By Jimmy Espy
Thanks to an infusion of federal cash, Commissioner Greg Hogan has decided to trim the property tax rate for county residents.
The millage rate will be reduced from 9.194 to 9.097, saving the owner of an average home in Murray County about $5 a year.
Property owners who made additions or improvements to their property, such as adding a building, could still pay more.
“It was my decision,” said Hogan on Monday. “We’re getting some money back with the CARES (Coronavirus Aid, Relief and Economic Security) Act and that’s going to help us recoup some of the revenue we lost.”
Hogan said the county could be getting as much as $1.8 million in CARES funds. That money is to be used for expenses related to the pandemic. For example, the federal funds can be used to pay for personal protective equipment for employees.

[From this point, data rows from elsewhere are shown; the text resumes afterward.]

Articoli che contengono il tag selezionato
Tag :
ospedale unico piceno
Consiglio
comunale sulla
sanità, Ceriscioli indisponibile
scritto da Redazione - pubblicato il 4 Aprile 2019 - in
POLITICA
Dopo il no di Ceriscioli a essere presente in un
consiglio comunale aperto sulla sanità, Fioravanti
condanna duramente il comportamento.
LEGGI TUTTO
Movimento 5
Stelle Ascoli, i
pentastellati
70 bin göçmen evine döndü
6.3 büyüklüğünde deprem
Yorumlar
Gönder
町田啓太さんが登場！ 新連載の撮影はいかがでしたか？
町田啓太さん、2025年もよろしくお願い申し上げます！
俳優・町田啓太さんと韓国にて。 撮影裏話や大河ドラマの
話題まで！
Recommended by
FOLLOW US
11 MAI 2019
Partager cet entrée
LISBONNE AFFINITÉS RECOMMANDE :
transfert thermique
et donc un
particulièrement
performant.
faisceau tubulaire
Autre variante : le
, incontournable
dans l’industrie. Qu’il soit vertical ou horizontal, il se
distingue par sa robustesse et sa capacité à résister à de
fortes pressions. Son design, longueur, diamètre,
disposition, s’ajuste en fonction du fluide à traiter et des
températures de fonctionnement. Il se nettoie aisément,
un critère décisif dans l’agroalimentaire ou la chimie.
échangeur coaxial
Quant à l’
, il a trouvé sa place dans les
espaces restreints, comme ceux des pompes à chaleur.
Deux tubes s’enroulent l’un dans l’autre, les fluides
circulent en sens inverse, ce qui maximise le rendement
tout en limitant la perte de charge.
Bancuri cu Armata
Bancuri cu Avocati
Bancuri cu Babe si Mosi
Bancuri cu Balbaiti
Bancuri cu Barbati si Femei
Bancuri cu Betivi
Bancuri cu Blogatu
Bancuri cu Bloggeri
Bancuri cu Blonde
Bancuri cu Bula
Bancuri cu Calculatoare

Hogan said the county has already received about $548,000 in CARES funds, with the rest of the money contingent on the county submitting qualified projects to be paid for with the remaining money.
The commissioner had originally planned to leave the millage rate at 9.914, which would have generated about $87,000 in new revenue. With the lower rate, the county should still net about $28,000 in new revenue because of the county’s expanded tax base.
The county advertised plans last week to keep the millage rate unchanged but Hogan reconsidered after receiving additional information from the state.